United States District Court, District of Colorado

May 12, 2015

TRAVIS HODSON, Applicant,
v.
COLORADO MENTAL HEALTH INSTITUTE AT PUEBLO, and THE ATTORNEY GENERAL OF THE STATE OF COLORADO, Respondents.

ORDER DENYING MOTION TO RECONSIDER

LEWIS T. BABCOCK, Senior Judge United States District Court

The matter before the Court is the “Motion to Relief From Judgment, ” ECF No. 23, that Applicant filed on May 6, 2015. The Court must construe the Motion liberally because Applicant is a pro se litigant. See Haines v. Kerner, 404 U.S. 519, 520-21 (1972); Hall v. Bellmon, 935 F.2d 1106, 1110 (10th Cir. 1991). For the reasons stated below, the Court will deny the Motion.

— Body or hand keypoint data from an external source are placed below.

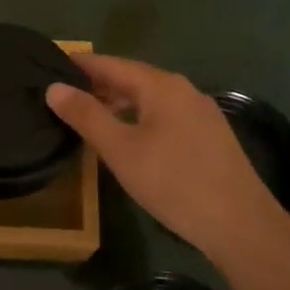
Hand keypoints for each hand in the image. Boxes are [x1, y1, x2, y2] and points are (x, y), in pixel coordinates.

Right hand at [46, 54, 288, 259]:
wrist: (240, 225)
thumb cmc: (173, 182)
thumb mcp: (120, 150)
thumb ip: (86, 116)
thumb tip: (54, 87)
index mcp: (161, 86)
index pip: (111, 64)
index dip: (80, 65)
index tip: (49, 65)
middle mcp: (183, 90)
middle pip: (132, 78)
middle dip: (98, 85)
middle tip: (63, 95)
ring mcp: (201, 114)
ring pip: (150, 99)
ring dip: (119, 103)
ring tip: (89, 117)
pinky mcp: (210, 137)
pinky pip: (165, 116)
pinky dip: (139, 118)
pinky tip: (129, 139)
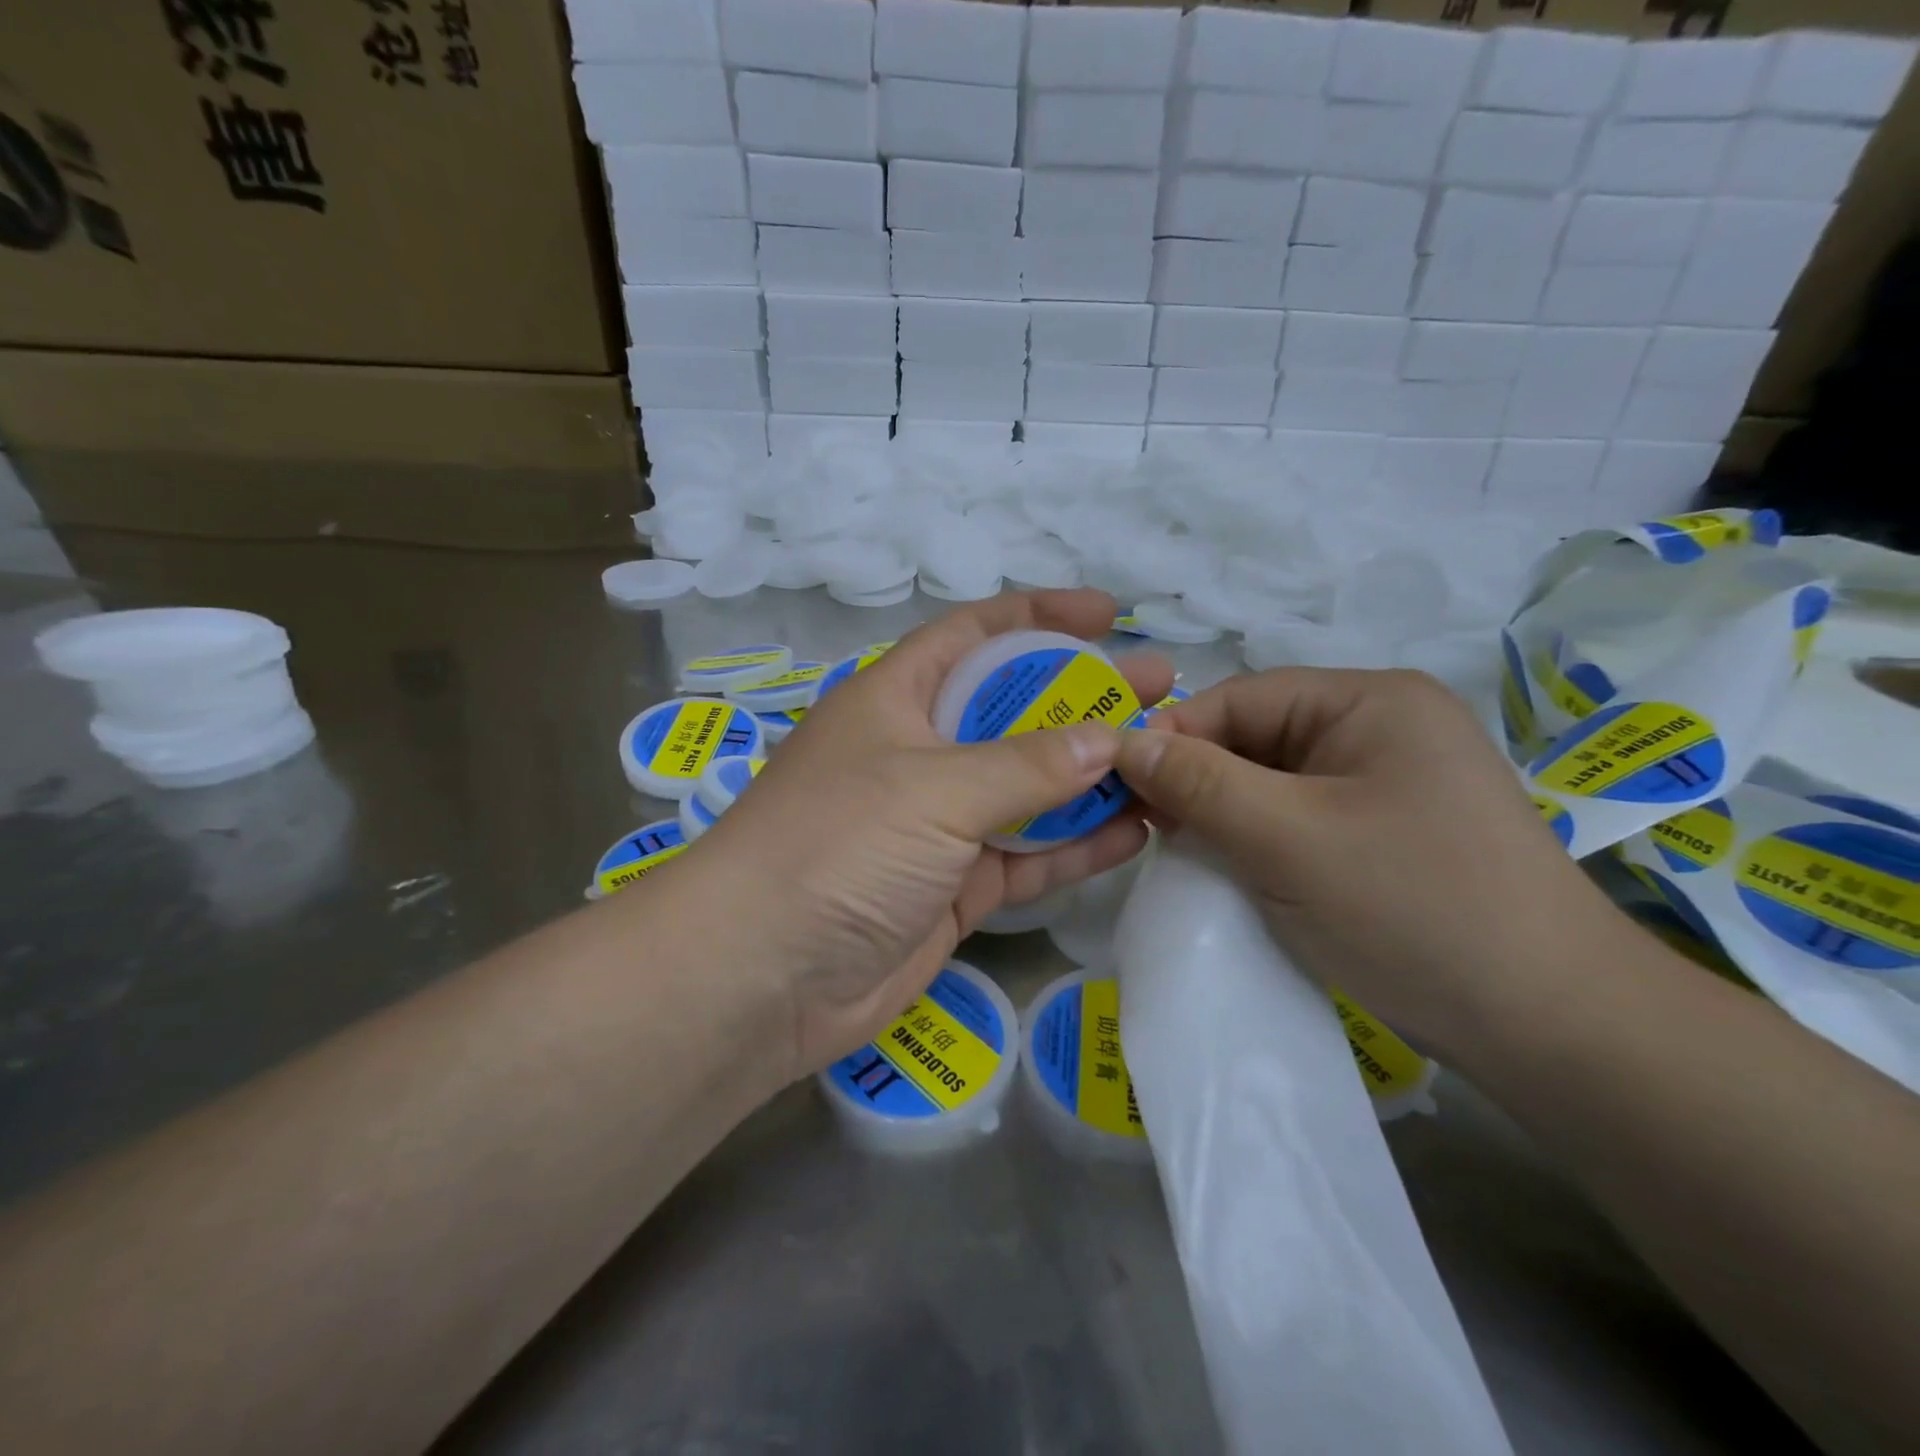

A litigant subject to an adverse judgment, and who seeks reconsideration by the district court of that adverse judgment, may “file either a motion to alter or amend the judgment pursuant to Fed.R.Civ.P. 59(e) or a motion seeking relief from the judgment pursuant to Fed.R.Civ.P. 60(b).” Van Skiver v. United States, 952 F.2d 1241, 1243 (10th Cir. 1991). A motion to alter or amend the judgment must be filed within twenty-eight days after the judgment is entered. See Fed.R.Civ.P. 59(e). Because the Motion to Reconsider was filed more than twenty-eight days after the dismissal of this case, (case was dismissed on February 6, 2015), the Court will consider the Motion pursuant to Rule 60(b) See Van Skiver, 952 F.2d at 1243.

Relief under Rule 60(b) is appropriate only in extraordinary circumstances. See Massengale v. Oklahoma Bd. of Examiners in Optometry, 30 F.3d 1325, 1330 (10th Cir.1994). Upon consideration of the Motion and the entire file, the Court finds that Applicant fails to demonstrate some reason why the Court should reconsider and vacate the February 6 Order of Dismissal. In the Motion, Applicant states

I request the court to grant relief on the order for dismissal for lack of jurisdiction by me not filing in a timely manner was due to mistake, inadvertence, surprise, and excusable neglect. three is a justifiable excuse.

ECF No. 23. Applicant asserts generic claims without any factual support. Nothing Applicant states supports extraordinary circumstances. Accordingly, it is

ORDERED that the “Motion to Relief From Judgment, ” ECF No. 23, filed on May 6, 2015, is construed as a Motion to Reconsider filed pursuant to Fed.R.Civ.P. 60(b) and is denied.